We have two eyeballs in order to give us depth perception – comparing two images allows us to determine how far away an object is from us.
Astigmatism refers to a curvature of the cornea or lens and toric lenses are prescribed to aid the individual's vision.
Our eyes have small blind spots where the optic nerve passes through the retina, and our brains use the information from the other eye to fill this gap.
Your eyes become tired when you read or stare at a computer; this is because you blink less often.

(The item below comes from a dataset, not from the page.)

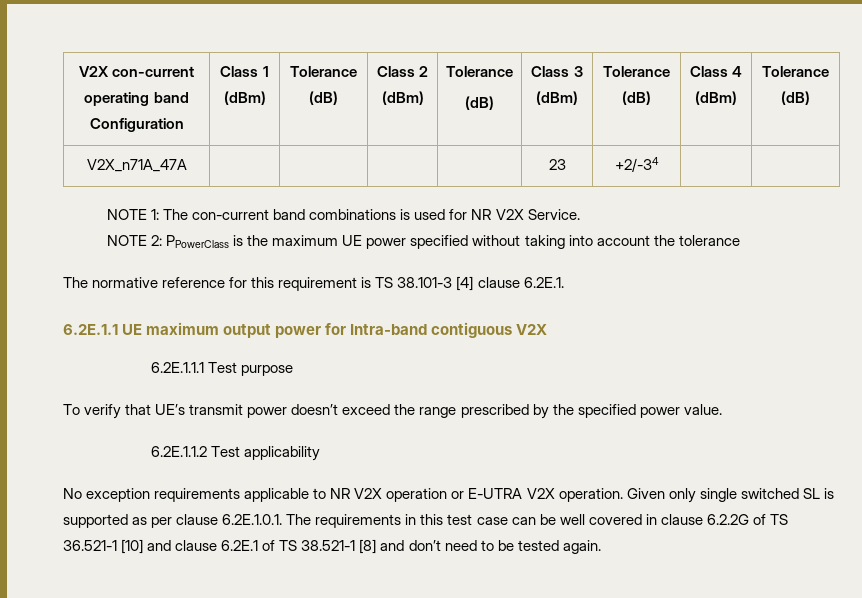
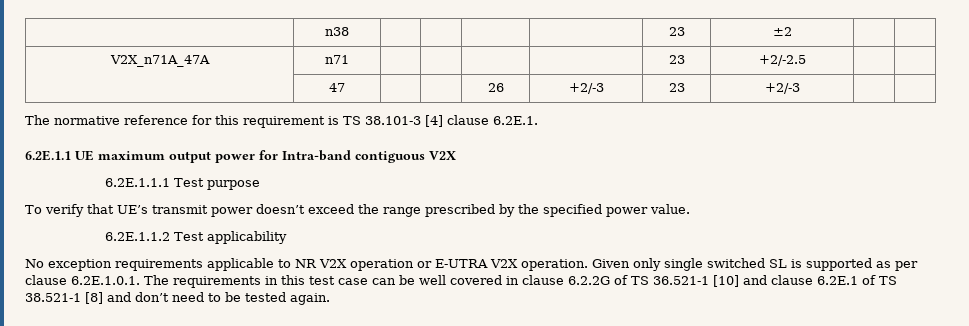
[78,66,195,77] [84,92,189,106] [89,118,184,132] [220,66,269,77] [223,91,266,105] [290,66,357,77] [309,91,338,105] [376,66,429,77] [381,91,424,105] [446,66,513,77] [465,96,494,110] [531,66,583,77] [536,91,578,105] [603,66,670,77] [622,91,651,105] [689,66,743,77] [695,91,737,105] [762,66,829,77] [781,91,810,105] [86,159,187,172] [548,159,566,170] [615,157,659,172] [106,209,580,220] [106,235,740,249] V2X con-current operating band Configuration | Class 1 (dBm) | Tolerance (dB) | Class 2 (dBm) | Tolerance // (dB) | Class 3 (dBm) | Tolerance (dB) | Class 4 (dBm) | Tolerance (dB) // V2X_n71A_47A | | | | | 23 | +2/-34 | | // NOTE 1: The con-current band combinations is used for NR V2X Service. // NOTE 2: PPowerClass is the maximum UE power specified without taking into account the tolerance -> [325,27,349,36] [668,27,685,36] [772,27,792,36] [109,55,210,67] [325,55,349,64] [668,55,685,64] [758,55,806,66] [329,83,345,92] [487,83,504,92] [568,83,604,94] [668,83,685,92] [764,83,800,94] | n38 | | | | | 23 | ±2 | | // V2X_n71A_47A | n71 | | | | | 23 | +2/-2.5 | | // | 47 | | | 26 | +2/-3 | 23 | +2/-3 | |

Although our nose and ears keep growing throughout our lives, our eyes remain the same size after about 13 years old.
You blink more when you talk.
Diabetes is the number one cause of blindness in adults in the UK.
People generally read 25 times slower on screen than on paper.
All babies are color blind at birth.
10,000 Years ago everyone's eyes were brown until someone living by the Black Sea developed a genetic mutation that made their eyes blue.
It is impossible to sneeze with your eyes open.
The human eye can see 500 shades of grey.
You blink an average of 4,200,000 times a year.
The cornea is the only tissue in the human body which doesn't contain blood vessels.
Eyelashes have an average lifespan of five months.
A newborn baby will cry, but not produce any tears. Babies do not produce tears until they are around six weeks old.
Our eyes are made up of over 200 million working parts.